== DATA TO USE ==

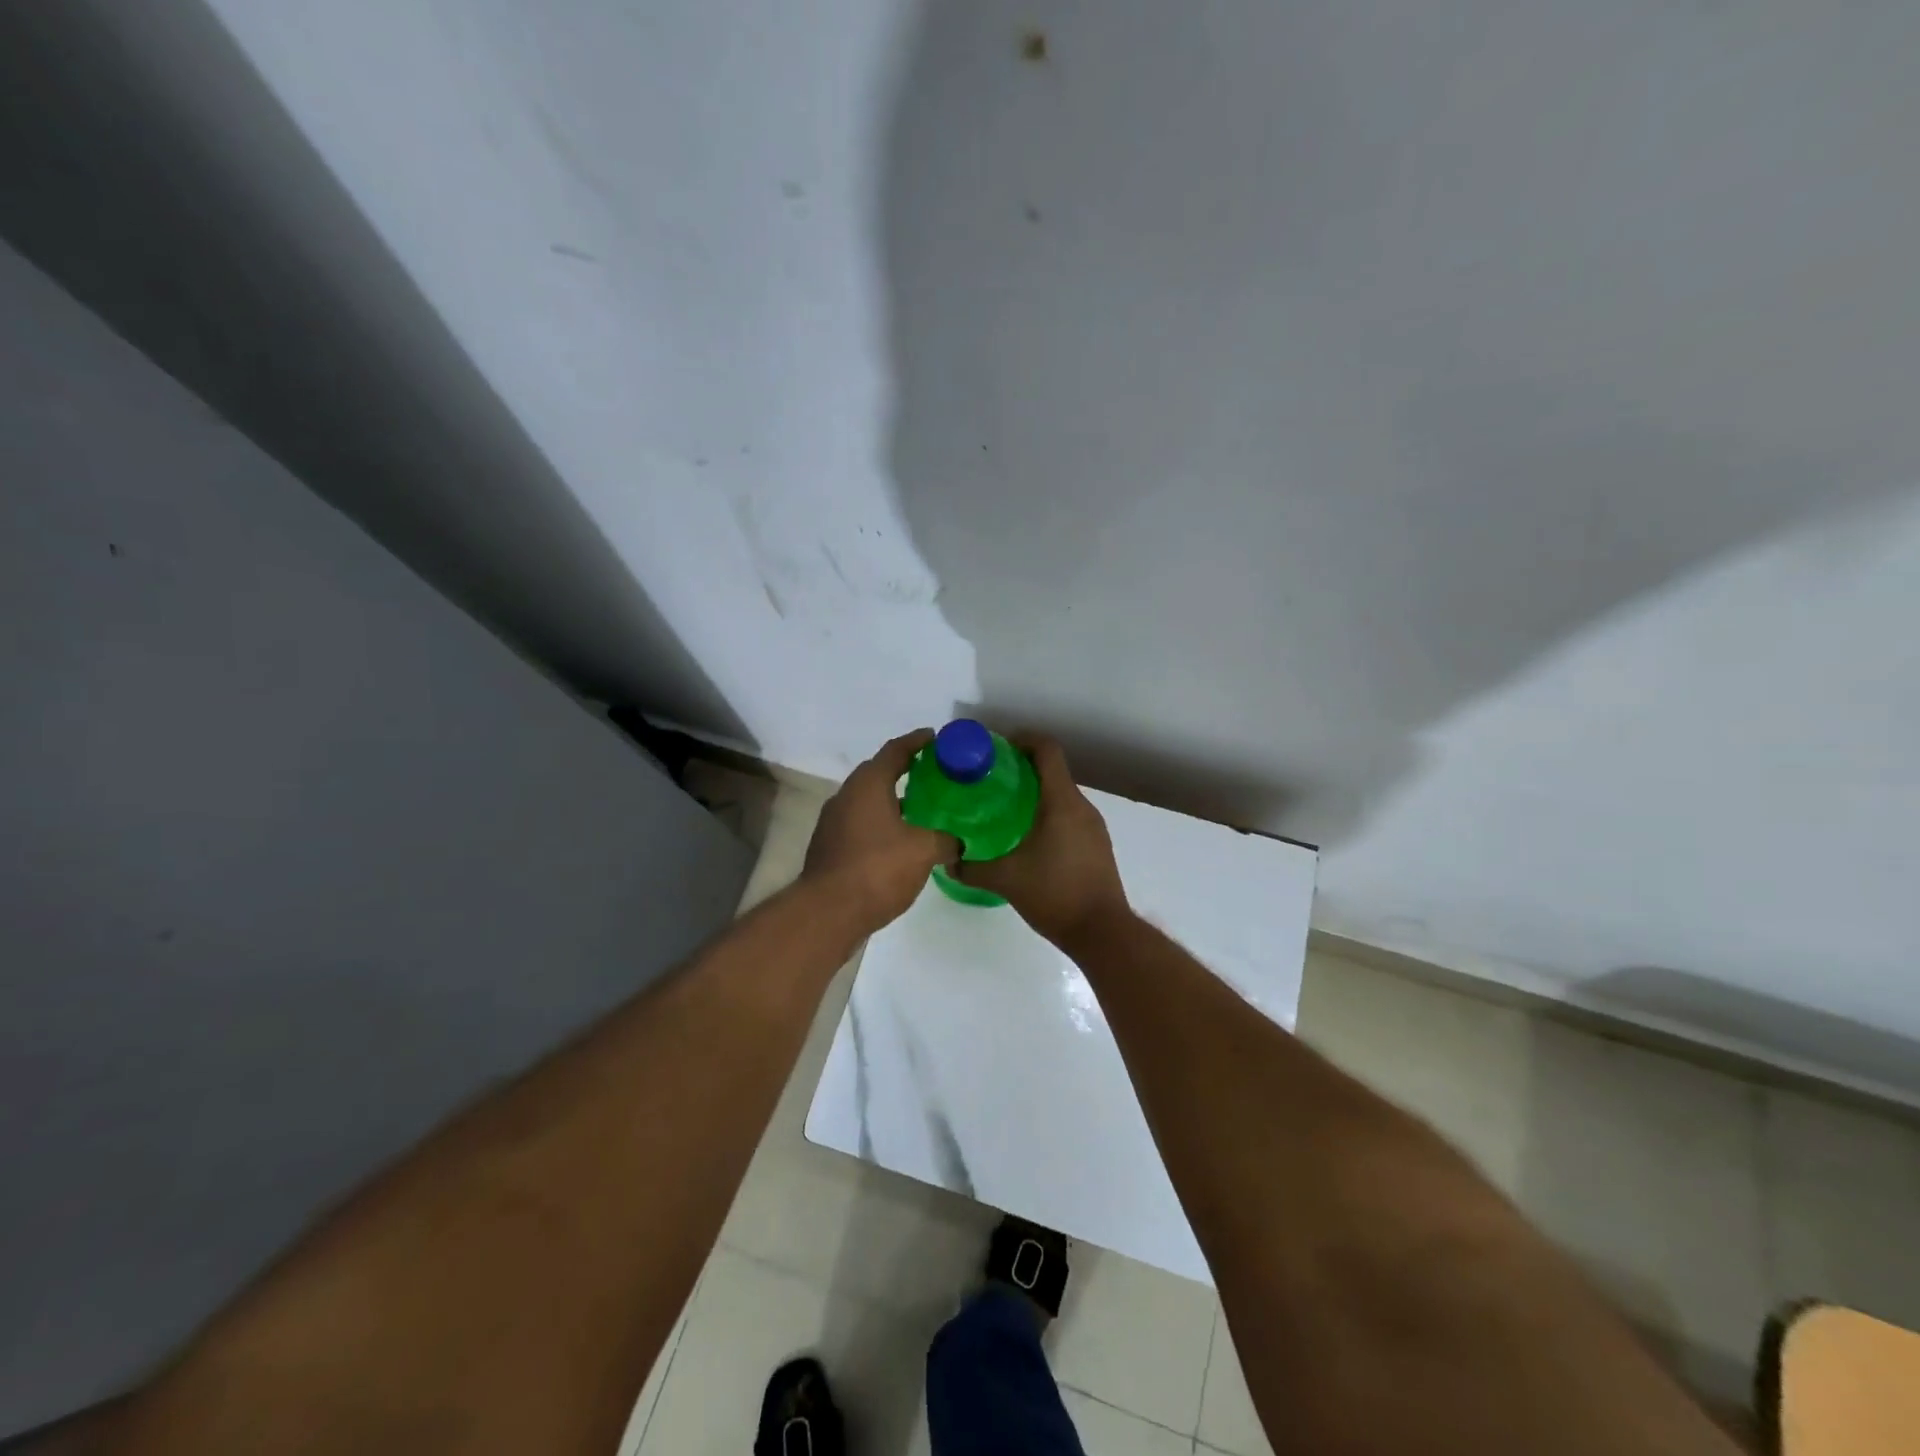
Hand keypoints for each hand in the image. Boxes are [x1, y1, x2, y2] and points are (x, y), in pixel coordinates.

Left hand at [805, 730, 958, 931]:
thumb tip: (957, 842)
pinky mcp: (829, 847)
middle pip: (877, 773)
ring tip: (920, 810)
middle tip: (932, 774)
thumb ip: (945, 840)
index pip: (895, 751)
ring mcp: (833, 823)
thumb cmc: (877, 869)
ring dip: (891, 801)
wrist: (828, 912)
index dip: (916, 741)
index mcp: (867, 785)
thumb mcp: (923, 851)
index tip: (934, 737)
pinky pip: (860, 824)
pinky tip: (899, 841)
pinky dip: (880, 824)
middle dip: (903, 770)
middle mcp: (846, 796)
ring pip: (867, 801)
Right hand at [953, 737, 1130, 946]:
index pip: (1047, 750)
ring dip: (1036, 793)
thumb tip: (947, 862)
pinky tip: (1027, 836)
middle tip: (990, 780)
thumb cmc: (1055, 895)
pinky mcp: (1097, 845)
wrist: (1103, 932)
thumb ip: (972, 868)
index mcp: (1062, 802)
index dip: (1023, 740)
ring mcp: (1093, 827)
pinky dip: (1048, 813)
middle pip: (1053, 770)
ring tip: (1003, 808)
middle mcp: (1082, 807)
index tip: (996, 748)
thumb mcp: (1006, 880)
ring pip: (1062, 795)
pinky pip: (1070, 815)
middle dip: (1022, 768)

===
== DATA TO USE ==

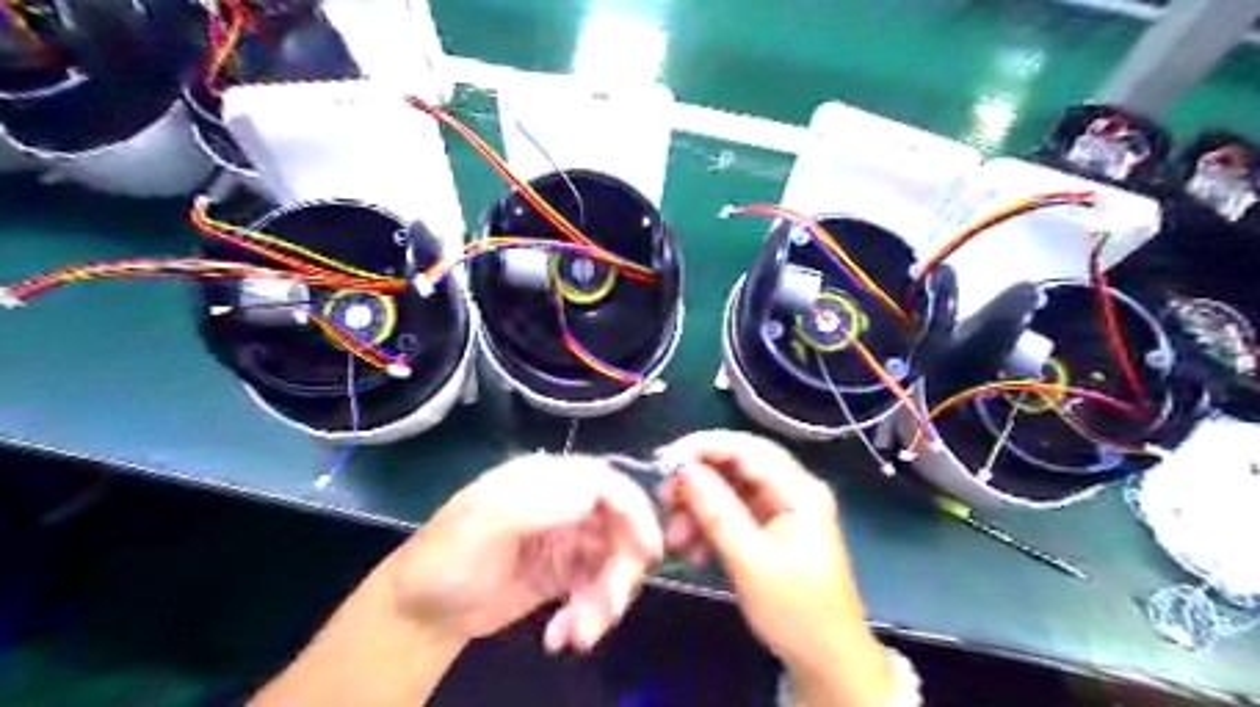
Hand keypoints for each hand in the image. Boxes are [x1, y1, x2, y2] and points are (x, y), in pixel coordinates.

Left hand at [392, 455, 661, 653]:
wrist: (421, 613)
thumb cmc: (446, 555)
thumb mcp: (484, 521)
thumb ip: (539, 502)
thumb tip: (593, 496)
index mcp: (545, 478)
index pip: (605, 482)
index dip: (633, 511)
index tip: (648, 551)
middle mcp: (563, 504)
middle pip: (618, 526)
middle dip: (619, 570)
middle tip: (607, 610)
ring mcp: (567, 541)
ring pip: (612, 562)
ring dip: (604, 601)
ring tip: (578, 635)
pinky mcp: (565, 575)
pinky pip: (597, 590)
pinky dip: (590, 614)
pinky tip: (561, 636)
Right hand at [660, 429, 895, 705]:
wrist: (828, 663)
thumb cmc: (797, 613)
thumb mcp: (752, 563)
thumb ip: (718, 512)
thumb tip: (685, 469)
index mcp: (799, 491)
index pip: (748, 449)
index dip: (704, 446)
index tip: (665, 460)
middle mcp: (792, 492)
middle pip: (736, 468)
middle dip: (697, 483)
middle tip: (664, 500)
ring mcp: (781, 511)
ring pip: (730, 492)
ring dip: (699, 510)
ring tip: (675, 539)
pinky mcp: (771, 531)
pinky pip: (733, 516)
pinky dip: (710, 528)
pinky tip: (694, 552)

===

> _EXERCISE INSTRUCTIONS_: If a line in the records includes "hand", it counts toward the total; report that total by itself.

> _ANSWER BOX_: 6